Nicholas had turned quite pale. In his left hand he held two of the Charter forms. He separated them and crushed one into a wad in his right hand.

“Have I made a mistake?” asked Dr. Hart softly.

“You’ve given me two forms,” said Nicholas.

“Stupid of me. I must have torn them off the block at the same time.”

“They have both been used.”

“No doubt I forgot to remove an old form and tore them off together.”

Nicholas looked at him. “No doubt,” he said.

“You can see which is the correct form by my long word. It is ‘threats.’ ”

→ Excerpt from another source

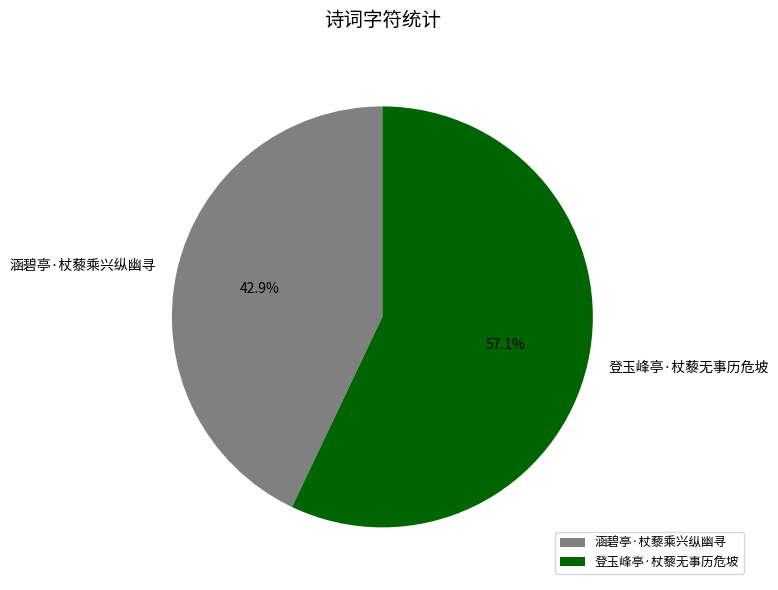

Which slice is the largest?

登玉峰亭·杖藜无事历危坡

“I have not missed it,” said Nicholas, and turned to speak to Madame Lisse.

Mandrake went to his room at midnight. Before switching on his light he pulled aside the curtains and partly opened the window. He saw that at last the snow had come. Fleets of small ghosts drove steeply forward from darkness into the region beyond the window-panes, where they became visible in the firelight. Some of them, meeting the panes, slid down their surface and lost their strangeness in the cessation of their flight. Though the room was perfectly silent, this swift enlargement of oncoming snowflakes beyond the windows suggested to Mandrake a vast nocturnal whispering. He suddenly remembered the black-out and closed the window. He let fall the curtain, switched on the light, and turned to stir his fire. He was accustomed to later hours and felt disinclined for sleep. His thoughts were busy with memories of the evening. He was filled with a nagging curiosity about the second Charter form which had caused Nicholas Compline to turn pale and to look so strangely at Dr. Hart. He could see Nicholas’ hand, thrusting the crumpled form down between the seat and the arm of his chair. “Perhaps it is still there,” Mandrake thought, “Without a doubt it is still there. Why should it have upset him so much? I shall never go to sleep. It is useless to undress and get into bed.” And the prospect of the books Jonathan had chosen so carefully for his bedside filled him with dismay. At last he changed into pyjamas and dressing-gown, visited the adjoining bathroom, and noticed that there was no light under the door from the bathroom into William’s bedroom at the further side. “So William is not astir.” He returned to his room, opened the door into the passage, and was met by the indifferent quiet of a sleeping house. Mandrake left his own door open and stole along the passage as far as the stairhead. In the wall above the stairs was a niche from which a great brass Buddha, indestructible memorial to Jonathan’s Anglo-Indian grandfather, leered peacefully at Mandrake. He paused here, thinking. “A few steps down to the landing, then the lower flight to the hall. The smoking-room door is almost opposite the foot of the stairs.” Nicholas had sat in the fourth chair from the end. Why should he not go down and satisfy himself about the crumpled form? If by any chance someone was in the smoking-room, he could get himself a book from the library next door and return. There was no shame in looking at a discarded paper from a round game.